Doña Atang (Anita Linda) is turning 100 years old. Her one wish: to celebrate it with the people she worked with in her earlier years of producing films, a task her aspiring filmmaker grandson (Enchong Dee) has taken the liberty of granting. As his quest to find members to populate the party begins, so does the family drama between the celebrant’s returning children; not to mention the increasingly deteriorating state of the woman they are all there for. Meant to be a celebration of 100 years of Philippine Cinema, Circa is a quiet tale that says so much more.
To be frank, I was ready to leave the cinema within the first hour of the film. Nothing impressed me enough to stay – not the awkward editing, dry acting, stagnant plot, not even the large roster of stars that illuminated every second of the film – nor did I have any hope that its dreary tone would bear anything more than what was already told. If it wasn’t for the cinematography and the mesmerizing performance by Anita Linda (this film being my first experience of her work), I believe I may have just stood and left.
I am so glad I didn’t. The following night, I found myself sobbing over Circa.
Despite a seemingly uneventful initial viewing of the film, Circa successfully burrowed its way deep into the back of my mind and I could not stop thinking about it. What I thought were ruminations on how bad I thought the movie was were, in fact, merely the surface level emotions resulting from my lack of immediate understanding of the piece. I attribute this to the usual experience of cinema that tend to elicit emotions as we watch them: the likes of Avengers: Endgame, Toy Story 3, and A Beautiful Life have mastered this technique. Yet some take the risk of restraining itself to near ambiguity, leaving the cathartic realization to the viewer when they least expect it that usually happens only after some time. This Pista ng Pelikulang Pilipino Sandaan Showcase was one of the latter – a rare treat by Director Adolfo Alix Borinaga Jr., in that sense.
As hours passed, layers of metaphor started to reveal themselves in whispers. Doña Atang’s age traps her, as her reels are trapped in their aged, rotting film rolls. Empty as the prison of the home and basement may be, it is alive with creatures either supernatural or fleetingly human as her children and house help are. Then the lingering question as to whether or not to reminisce – do we force to relive a beautiful memory at the risk of comparing it to now, what it is not and can never be anymore?
And I am breathless and devastated by my (and only one possible) conclusion: it is not as much an ode to the golden era of Philippine Film as it is a warning to what might be if we lose it.

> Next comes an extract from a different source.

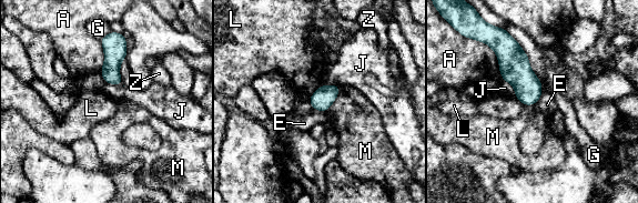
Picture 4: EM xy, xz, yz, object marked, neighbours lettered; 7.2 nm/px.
act=skip each=A:other,E:other,G:other,J:other,L:other,M:other,Z:other border=4:(337, 84), (337, 97), (325, 111) found='no lettered fragment goes on from it'

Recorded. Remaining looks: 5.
act=open view=3d um=4 side=back pic=1 at=(175, 286)

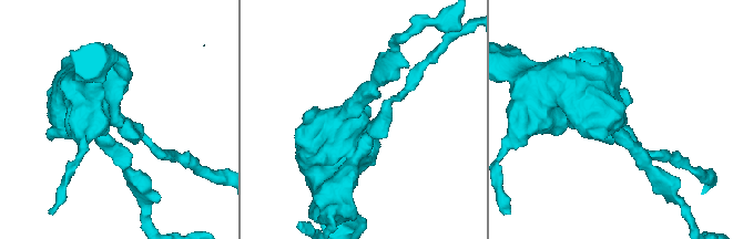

Or when, depending on what we do about it now.
Overall, Circa was an averagely made film in itself that served as a mere channel that holds the potential for profound reflections. If I may be granted the liberty of utilizing a metaphor myself: Circa was but the metal case around a reel of film – rusting and, overall, not exactly beautiful to look at – yet held precious meters’ worth of film within, or what can be compared to the endless possibilities of meanings to viewers. What that meaning is, however, is entirely up to the level one chooses to delve into after absorbing the piece. Based on personal experience, stay seated in that cinema, later, go as deep as you can possibly bear.